> [ENUNCIADO A]:
Reúne y copia todas las líneas de los registros que contengan la cadena "turn". Ten en cuenta que se distinguen mayúsculas y minúsculas.

> [TEXTO PROPORCIONADO]:
═══
Por Maximiliano Montenegro

El empeoramiento en la distribución del ingreso, que confirmaron los últimos datos oficiales, es sólo la punta del iceberg de la desigualdad. Un trabajo inédito del economista Luis Beccaria, ex director del INdEC, demuestra que la desigualdad de ingresos que releva el organismo oficial es el punto de partida de otras disparidades, acentuadas en los últimos años, que perjudican a las familias más pobres. Es la mejor descripción realizada hasta el momento del círculo vicioso en el que la Convertibilidad está encerrando a los excluidos del modelo: familias que se caen en la pirámide de ingresos; madres, hijos y abuelos que salen a buscar trabajo para compensar el desempleo del jefe de hogar; hijos que dejan de asistir a la escuela o estiran los años de cursada; empleos en negro, informales, inestables; falta de calificación para acceder a puestos mejor remunerados, perspectivas laborales más negras a futuro, etc., etc.

El sábado de la semana pasada, Página/12 informó que en agosto se batió un nuevo record en la concentración del ingreso desde que el INdEC empezó este tipo de estadísticas a principios de los años setenta. Según los resultados de la encuesta de hogares de ese mes, una persona del décimo más rico de la población ganaba en promedio 25 veces más que una del décimo más pobre. En 1991 dicha diferencia era de 15 veces y a mediados de los setenta rondaba las 8 veces. Visto de otro modo: hoy, de cada 100 pesos cobrados en el país, 37,3 pesos son acaparados por el décimo más rico de la población y sólo 1,5 pesos por el décimo más pobre. O, si se quiere, el quinto más acomodado de la población se queda con 53,2 pesos contra los míseros 4,2 pesos que le corresponden al quinto más relegado.
═══
> [MATERIAL APORTADO]:
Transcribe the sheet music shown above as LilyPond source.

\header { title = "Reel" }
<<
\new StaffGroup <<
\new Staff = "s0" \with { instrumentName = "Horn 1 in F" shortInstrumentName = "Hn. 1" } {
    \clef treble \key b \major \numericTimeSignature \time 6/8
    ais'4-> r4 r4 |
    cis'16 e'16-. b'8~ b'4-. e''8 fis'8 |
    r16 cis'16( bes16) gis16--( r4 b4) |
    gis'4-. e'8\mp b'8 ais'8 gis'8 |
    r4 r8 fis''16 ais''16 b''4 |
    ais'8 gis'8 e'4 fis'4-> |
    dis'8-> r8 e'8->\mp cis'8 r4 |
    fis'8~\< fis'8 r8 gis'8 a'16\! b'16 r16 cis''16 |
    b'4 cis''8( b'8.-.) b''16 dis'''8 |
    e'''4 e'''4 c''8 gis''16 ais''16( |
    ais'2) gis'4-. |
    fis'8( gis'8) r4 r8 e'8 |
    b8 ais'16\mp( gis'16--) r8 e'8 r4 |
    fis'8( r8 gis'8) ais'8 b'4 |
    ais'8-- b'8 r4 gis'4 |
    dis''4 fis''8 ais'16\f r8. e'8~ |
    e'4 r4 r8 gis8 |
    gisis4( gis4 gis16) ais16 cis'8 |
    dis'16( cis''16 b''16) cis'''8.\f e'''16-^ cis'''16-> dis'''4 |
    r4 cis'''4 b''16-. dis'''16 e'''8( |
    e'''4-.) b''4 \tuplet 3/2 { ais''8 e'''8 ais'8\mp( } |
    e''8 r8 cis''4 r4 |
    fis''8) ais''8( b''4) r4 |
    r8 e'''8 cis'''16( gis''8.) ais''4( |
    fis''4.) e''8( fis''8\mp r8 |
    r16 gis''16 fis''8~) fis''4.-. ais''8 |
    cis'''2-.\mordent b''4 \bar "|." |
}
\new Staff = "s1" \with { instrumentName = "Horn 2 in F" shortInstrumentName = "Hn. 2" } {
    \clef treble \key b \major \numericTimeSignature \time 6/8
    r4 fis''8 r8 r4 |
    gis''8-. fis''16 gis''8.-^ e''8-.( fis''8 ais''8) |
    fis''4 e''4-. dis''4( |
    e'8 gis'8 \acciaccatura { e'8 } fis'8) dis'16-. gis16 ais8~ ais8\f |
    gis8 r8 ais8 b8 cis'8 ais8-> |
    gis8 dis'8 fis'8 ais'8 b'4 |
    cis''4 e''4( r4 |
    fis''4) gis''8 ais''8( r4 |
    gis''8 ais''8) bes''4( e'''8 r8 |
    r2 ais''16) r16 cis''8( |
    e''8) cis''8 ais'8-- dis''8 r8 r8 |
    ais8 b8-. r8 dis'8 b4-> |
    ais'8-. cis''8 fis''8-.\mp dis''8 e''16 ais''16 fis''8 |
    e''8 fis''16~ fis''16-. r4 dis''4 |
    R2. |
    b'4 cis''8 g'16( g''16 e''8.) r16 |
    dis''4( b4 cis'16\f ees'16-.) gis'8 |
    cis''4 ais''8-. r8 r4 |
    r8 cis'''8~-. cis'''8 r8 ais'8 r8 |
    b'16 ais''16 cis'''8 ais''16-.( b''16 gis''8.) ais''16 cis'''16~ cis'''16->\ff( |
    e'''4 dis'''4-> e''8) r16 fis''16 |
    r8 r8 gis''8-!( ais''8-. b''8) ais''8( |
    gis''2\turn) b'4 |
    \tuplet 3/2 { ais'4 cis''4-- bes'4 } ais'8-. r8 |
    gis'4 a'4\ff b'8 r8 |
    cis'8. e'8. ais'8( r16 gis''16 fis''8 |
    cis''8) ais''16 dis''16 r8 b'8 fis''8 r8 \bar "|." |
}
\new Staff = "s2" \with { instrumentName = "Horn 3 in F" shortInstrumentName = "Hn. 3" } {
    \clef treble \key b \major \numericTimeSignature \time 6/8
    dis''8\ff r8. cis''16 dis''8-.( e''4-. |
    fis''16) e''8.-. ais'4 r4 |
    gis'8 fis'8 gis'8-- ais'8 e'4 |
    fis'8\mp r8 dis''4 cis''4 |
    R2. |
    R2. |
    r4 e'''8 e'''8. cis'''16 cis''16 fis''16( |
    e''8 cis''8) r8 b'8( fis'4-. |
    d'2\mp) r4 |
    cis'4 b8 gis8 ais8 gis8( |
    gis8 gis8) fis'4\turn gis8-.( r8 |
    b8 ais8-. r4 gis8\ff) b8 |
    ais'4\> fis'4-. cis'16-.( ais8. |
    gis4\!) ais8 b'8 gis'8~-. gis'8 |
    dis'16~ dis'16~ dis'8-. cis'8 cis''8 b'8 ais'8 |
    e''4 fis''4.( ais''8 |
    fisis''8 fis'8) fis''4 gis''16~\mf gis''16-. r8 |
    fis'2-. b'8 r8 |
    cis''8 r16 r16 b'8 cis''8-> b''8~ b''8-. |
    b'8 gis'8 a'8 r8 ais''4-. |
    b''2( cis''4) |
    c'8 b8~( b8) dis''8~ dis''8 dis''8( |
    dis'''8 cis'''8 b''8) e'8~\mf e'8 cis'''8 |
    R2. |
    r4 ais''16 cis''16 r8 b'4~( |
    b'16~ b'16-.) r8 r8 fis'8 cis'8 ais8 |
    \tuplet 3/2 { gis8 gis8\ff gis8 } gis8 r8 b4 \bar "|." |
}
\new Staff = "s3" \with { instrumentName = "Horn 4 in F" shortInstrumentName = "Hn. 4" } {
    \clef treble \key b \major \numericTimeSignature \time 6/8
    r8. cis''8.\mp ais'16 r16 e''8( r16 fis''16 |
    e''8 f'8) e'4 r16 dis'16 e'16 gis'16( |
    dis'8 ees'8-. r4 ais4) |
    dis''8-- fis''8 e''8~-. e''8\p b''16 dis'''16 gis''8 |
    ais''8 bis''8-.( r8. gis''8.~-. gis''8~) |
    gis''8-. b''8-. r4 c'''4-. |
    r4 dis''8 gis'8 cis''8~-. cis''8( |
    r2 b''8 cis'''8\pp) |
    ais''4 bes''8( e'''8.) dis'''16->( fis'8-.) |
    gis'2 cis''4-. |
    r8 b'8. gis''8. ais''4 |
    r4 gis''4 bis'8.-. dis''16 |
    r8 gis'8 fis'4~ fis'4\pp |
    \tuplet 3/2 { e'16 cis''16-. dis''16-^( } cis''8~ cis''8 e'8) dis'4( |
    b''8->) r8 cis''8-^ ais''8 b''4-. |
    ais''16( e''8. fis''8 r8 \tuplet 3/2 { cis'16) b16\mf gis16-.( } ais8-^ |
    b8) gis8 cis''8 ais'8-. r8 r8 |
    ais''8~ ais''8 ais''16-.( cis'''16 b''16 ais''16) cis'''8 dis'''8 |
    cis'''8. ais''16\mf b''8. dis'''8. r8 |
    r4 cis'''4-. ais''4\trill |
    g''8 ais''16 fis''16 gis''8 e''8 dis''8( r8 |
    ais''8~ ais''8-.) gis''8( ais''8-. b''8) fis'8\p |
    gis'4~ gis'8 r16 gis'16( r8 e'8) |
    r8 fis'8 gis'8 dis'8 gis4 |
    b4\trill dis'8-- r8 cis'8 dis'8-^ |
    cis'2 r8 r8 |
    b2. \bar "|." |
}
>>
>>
═══
> [ENUNCIADO B]:
Indica si cada una de estas afirmaciones concuerda con el texto sobre la distribución del ingreso. Responde sí o no y cita textualmente las palabras del texto que lo deciden.
(i) En agosto, una persona del décimo más rico ganaba en promedio 25 veces más que una del décimo más pobre.
(ii) En 1991, la diferencia entre ambos décimos era de 8 veces.
(iii) El quinto más acomodado de la población se queda con 37,3 pesos de cada 100.

> [RESPUESTA A]:
    gis''2\turn) b'4 |
    gis8 gis8) fis'4\turn gis8-.( r8 |

> [RESPUESTA B]:
(i) Sí: «una persona del décimo más rico de la población ganaba en promedio 25 veces más que una del décimo más pobre».
(ii) No: «En 1991 dicha diferencia era de 15 veces».
(iii) No: «el quinto más acomodado de la población se queda con 53,2 pesos».